The start bit loop waits for the beginning of the start bit. It reads $4017 every 7 cycles:

bit $4017 ; 4 read
beq start ; 3
bit $4017 ; 4 read
beq start ; 2 (not taken)
nop
...

The start bit could occur anywhere between two of these reads, so the next read to notice it will be seeing it from 0 to almost 7 cycles later. It might read just as the start bit begins and see it immediately, or it might read just before it begins and not see it until 7 cycles later when it reads again. On average it thus notices it 3.5 cycles after it began. So we must add 3.5 cycles to our calculations of how long it's been since the start bit began. This means that if we put an LDA $4017 just after the BEQ, it would read on average 9.5 cycles after the start bit began (3.5+4+2):

bit $4017 ; 4 read
beq start ; 3
bit $4017 ; 4 read
beq start ; 2 (not taken)
lda $4017 ; 4 reads 9.5 cycles on average after start bit began

Timing accuracy

The 31/29 and 46.5/42.5 delays give the following timings, in cycles relative to the beginning of the start bit. The actual NTSC/PAL time is listed, then the ideal time, and the error (difference).

Transmit timing is only a quarter of a percent off for NTSC and half a percent for PAL. Listed is the starting time for each bit.

Bit NTSC Ideal Error PAL Ideal Error
Start 0.0 0.0 0.0 0.0 0.0 0.0
0 31.0 31.1 -0.1 29.0 28.9 0.1
1 62.0 62.1 -0.1 58.0 57.7 0.3
2 93.0 93.2 -0.2 87.0 86.6 0.4
3 124.0 124.3 -0.3 116.0 115.5 0.5
4 155.0 155.4 -0.4 145.0 144.3 0.7
5 186.0 186.4 -0.4 174.0 173.2 0.8
6 217.0 217.5 -0.5 203.0 202.1 0.9
7 248.0 248.6 -0.6 232.0 230.9 1.1
Stop 279.0 279.7 -0.7 261.0 259.8 1.2

Receive timing is good on average, though all the times can be +/- 3.5 cycles shifted due to the start bit loop.
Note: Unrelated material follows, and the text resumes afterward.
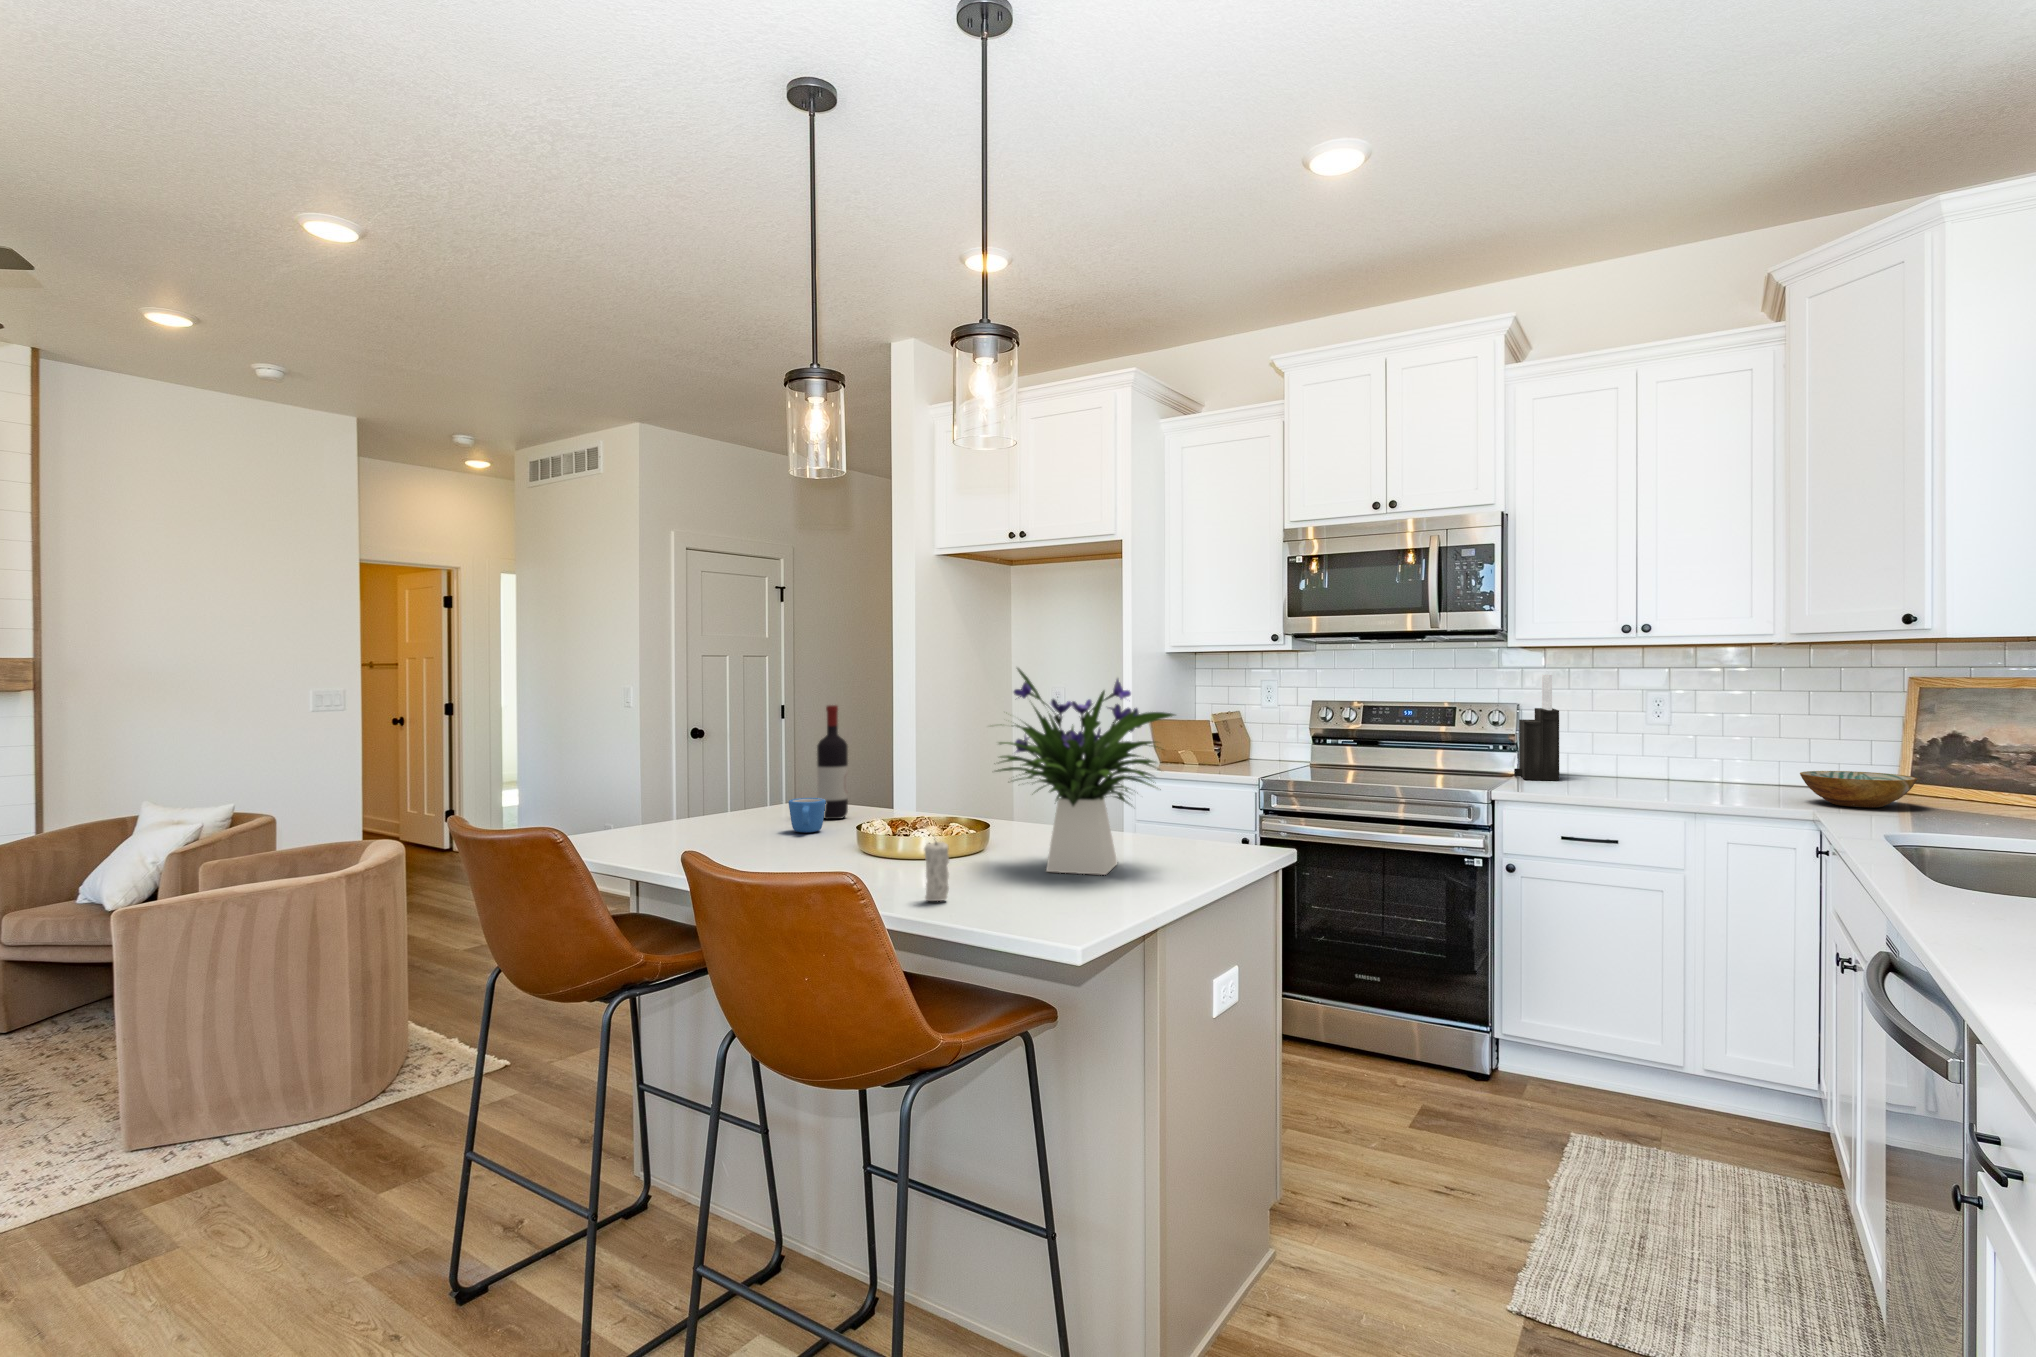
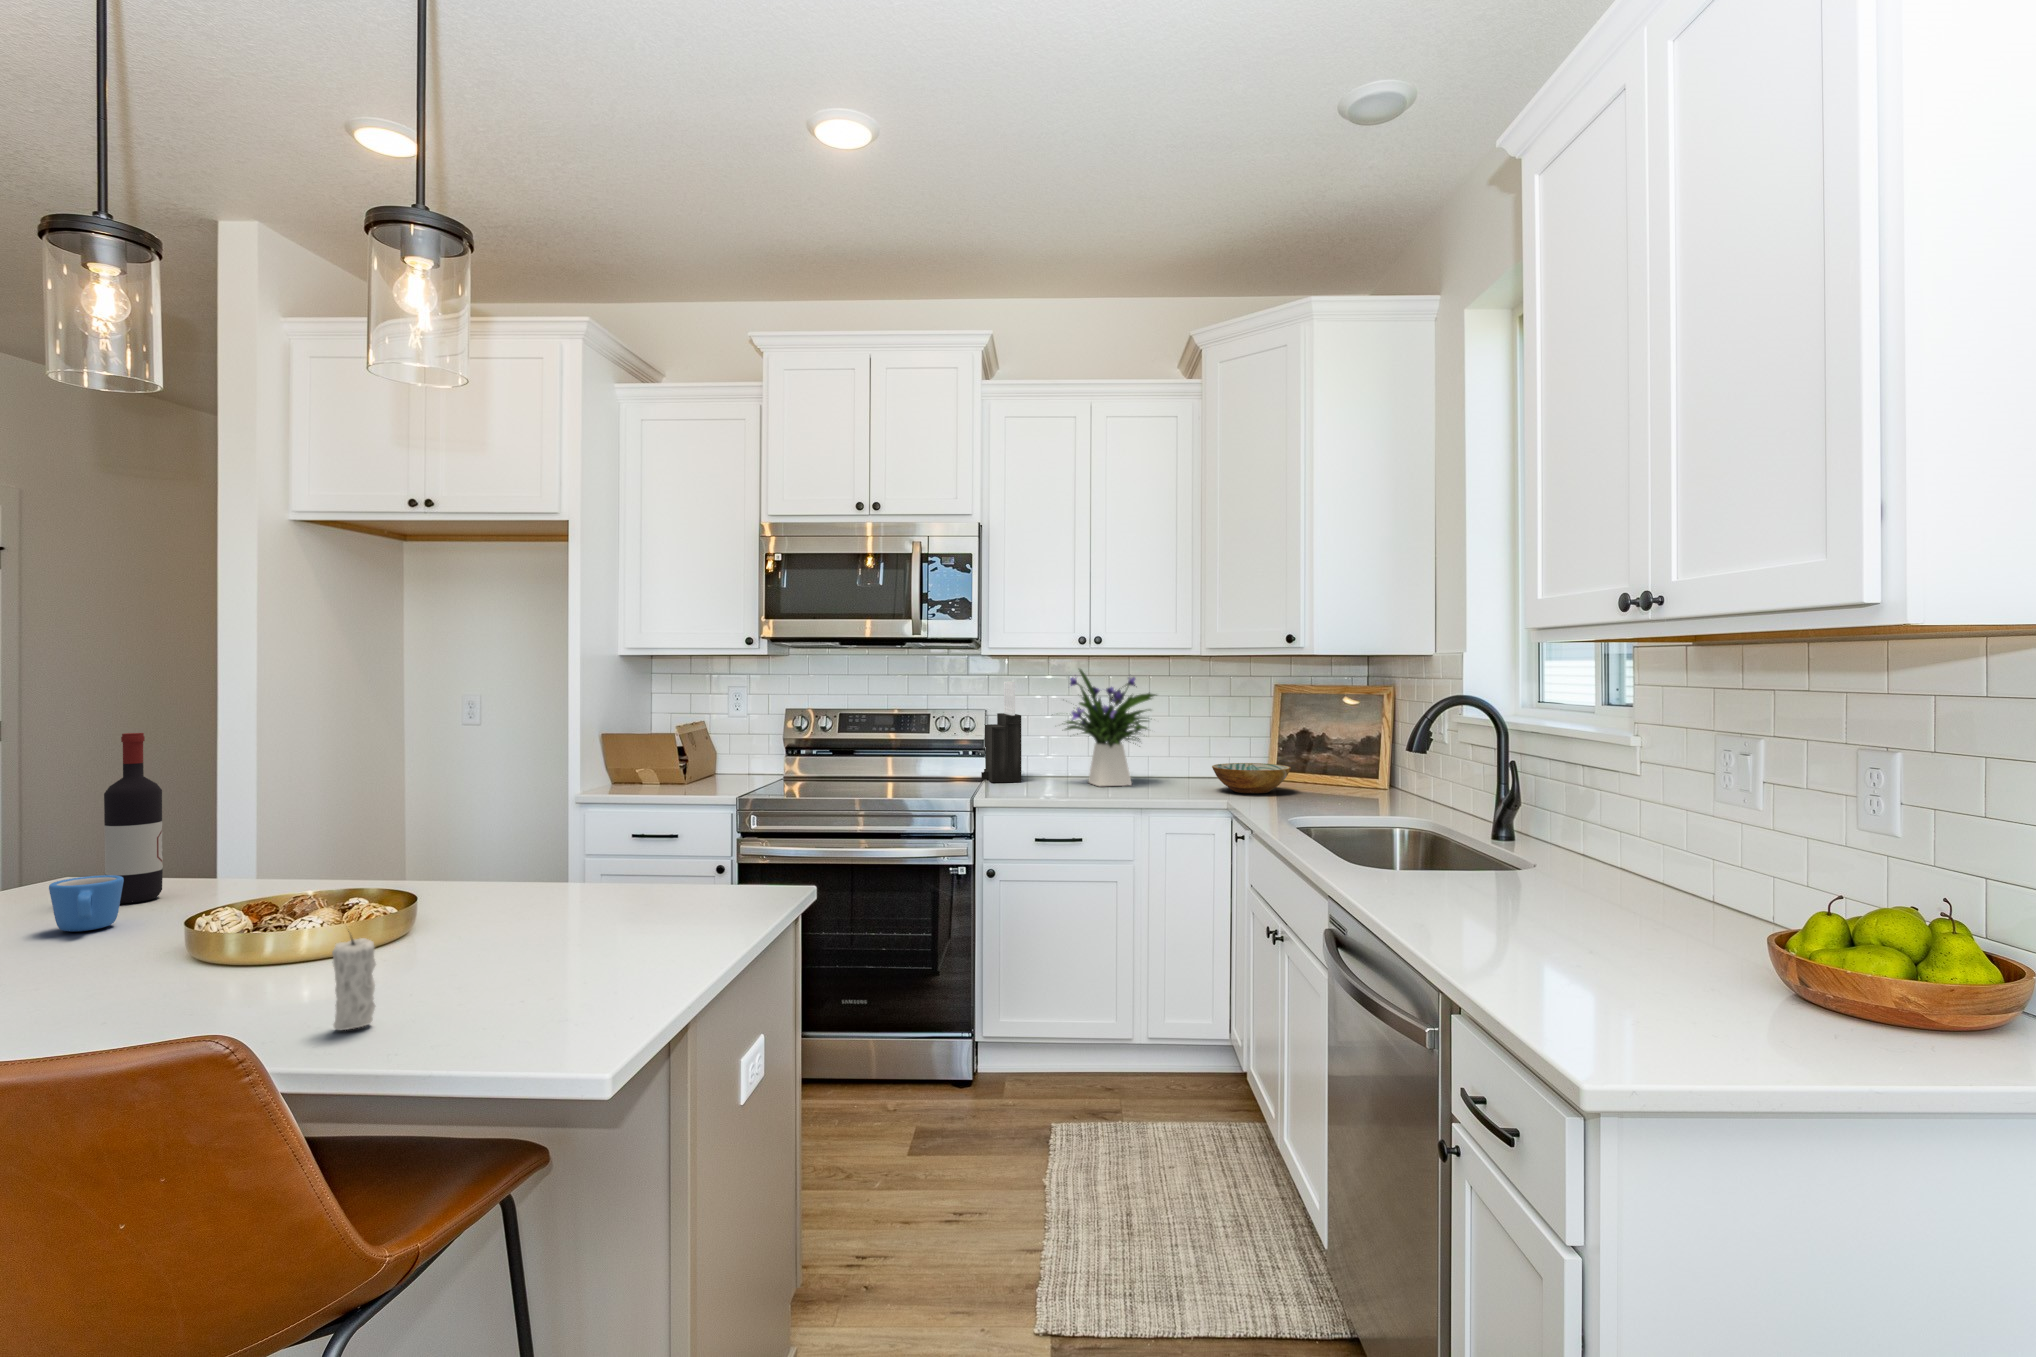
flower arrangement: present [996,668,1174,875] -> present [1066,669,1155,786]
Listed is the times the routine reads each bit in the middle, along with the ideal and error.

Bit NTSC Ideal Error PAL Ideal Error
0 46.5 46.6 -0.1 42.5 43.3 -0.8
1 77.5 77.7 -0.2 71.5 72.2 -0.7
2 108.5 108.8 -0.3 100.5 101.0 -0.5
3 139.5 139.8 -0.3 129.5 129.9 -0.4
4 170.5 170.9 -0.4 158.5 158.8 -0.3
5 201.5 202.0 -0.5 187.5 187.6 -0.1
6 232.5 233.0 -0.5 216.5 216.5 0.0
7 263.5 264.1 -0.6 245.5 245.3 0.2

In the above tables, the best we can do in software is to keep the error within -0.5 to +0.5 cycles, so we can't improve on most of the above timings. To correct the rest, we'd do the following. Transmit, NTSC: extra cycle during bit 6, PAL: one fewer cycle during bit 3. Receive, NTSC: extra cycle after bit 5, PAL: extra cycle before bit 0, one fewer cycle after bit 2. This requires unrolled loops so these special actions can be done on particular iterations.